Your answer should be the complete data, copied exactly.

_Records supplied_:

[Start of section]

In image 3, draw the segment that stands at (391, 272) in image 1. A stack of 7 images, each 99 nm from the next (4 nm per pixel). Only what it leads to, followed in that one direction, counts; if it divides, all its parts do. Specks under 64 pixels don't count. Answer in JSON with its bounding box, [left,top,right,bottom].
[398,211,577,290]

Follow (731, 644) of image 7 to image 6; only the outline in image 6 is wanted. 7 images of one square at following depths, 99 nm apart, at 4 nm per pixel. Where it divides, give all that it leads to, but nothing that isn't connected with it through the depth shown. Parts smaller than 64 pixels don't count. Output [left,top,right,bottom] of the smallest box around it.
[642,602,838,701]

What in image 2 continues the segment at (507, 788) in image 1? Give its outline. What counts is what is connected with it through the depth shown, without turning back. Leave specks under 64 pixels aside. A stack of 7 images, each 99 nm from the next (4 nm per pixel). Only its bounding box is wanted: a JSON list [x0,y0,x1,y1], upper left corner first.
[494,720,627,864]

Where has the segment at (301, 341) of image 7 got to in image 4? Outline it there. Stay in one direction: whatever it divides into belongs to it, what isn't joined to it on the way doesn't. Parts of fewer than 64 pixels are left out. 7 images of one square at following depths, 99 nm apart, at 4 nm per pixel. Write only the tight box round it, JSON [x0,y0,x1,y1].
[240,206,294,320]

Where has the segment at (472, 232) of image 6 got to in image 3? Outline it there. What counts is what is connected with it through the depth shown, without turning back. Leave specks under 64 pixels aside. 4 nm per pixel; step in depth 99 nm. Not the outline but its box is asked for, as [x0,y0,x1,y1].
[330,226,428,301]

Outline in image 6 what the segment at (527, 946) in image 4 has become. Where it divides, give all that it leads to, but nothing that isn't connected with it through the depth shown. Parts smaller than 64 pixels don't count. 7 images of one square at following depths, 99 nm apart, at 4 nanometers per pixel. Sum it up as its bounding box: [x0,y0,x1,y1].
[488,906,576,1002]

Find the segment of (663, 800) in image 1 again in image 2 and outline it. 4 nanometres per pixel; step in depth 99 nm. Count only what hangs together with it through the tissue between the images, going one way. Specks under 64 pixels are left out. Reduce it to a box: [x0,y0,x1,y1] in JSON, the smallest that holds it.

[End of section]

_Task answer_:
In image 3, draw the segment that stands at (391, 272) in image 1. A stack of 7 images, each 99 nm from the next (4 nm per pixel). Only what it leads to, followed in that one direction, counts; if it divides, all its parts do. Specks under 64 pixels don't count. Answer in JSON with its bounding box, [left,top,right,bottom].
[398,211,577,290]

Follow (731, 644) of image 7 to image 6; only the outline in image 6 is wanted. 7 images of one square at following depths, 99 nm apart, at 4 nm per pixel. Where it divides, give all that it leads to, but nothing that isn't connected with it through the depth shown. Parts smaller than 64 pixels don't count. Output [left,top,right,bottom] of the smallest box around it.
[642,602,838,701]

What in image 2 continues the segment at (507, 788) in image 1? Give its outline. What counts is what is connected with it through the depth shown, without turning back. Leave specks under 64 pixels aside. A stack of 7 images, each 99 nm from the next (4 nm per pixel). Only its bounding box is wanted: a JSON list [x0,y0,x1,y1], upper left corner first.
[494,720,627,864]

Where has the segment at (301, 341) of image 7 got to in image 4? Outline it there. Stay in one direction: whatever it divides into belongs to it, what isn't joined to it on the way doesn't. Parts of fewer than 64 pixels are left out. 7 images of one square at following depths, 99 nm apart, at 4 nm per pixel. Write only the tight box round it, JSON [x0,y0,x1,y1].
[240,206,294,320]

Where has the segment at (472, 232) of image 6 got to in image 3? Outline it there. What counts is what is connected with it through the depth shown, without turning back. Leave specks under 64 pixels aside. 4 nm per pixel; step in depth 99 nm. Not the outline but its box is asked for, as [x0,y0,x1,y1].
[330,226,428,301]

Outline in image 6 what the segment at (527, 946) in image 4 has become. Where it divides, give all that it leads to, but nothing that isn't connected with it through the depth shown. Parts smaller than 64 pixels don't count. 7 images of one square at following depths, 99 nm apart, at 4 nanometers per pixel. Sum it up as its bounding box: [x0,y0,x1,y1].
[488,906,576,1002]

Find the segment of (663, 800) in image 1 again in image 2 and outline it. 4 nanometres per pixel; step in depth 99 nm. Count only what hangs together with it through the tissue between the images, going one way. Specks under 64 pixels are left out. Reduce it to a box: [x0,y0,x1,y1] in JSON, the smallest that holds it.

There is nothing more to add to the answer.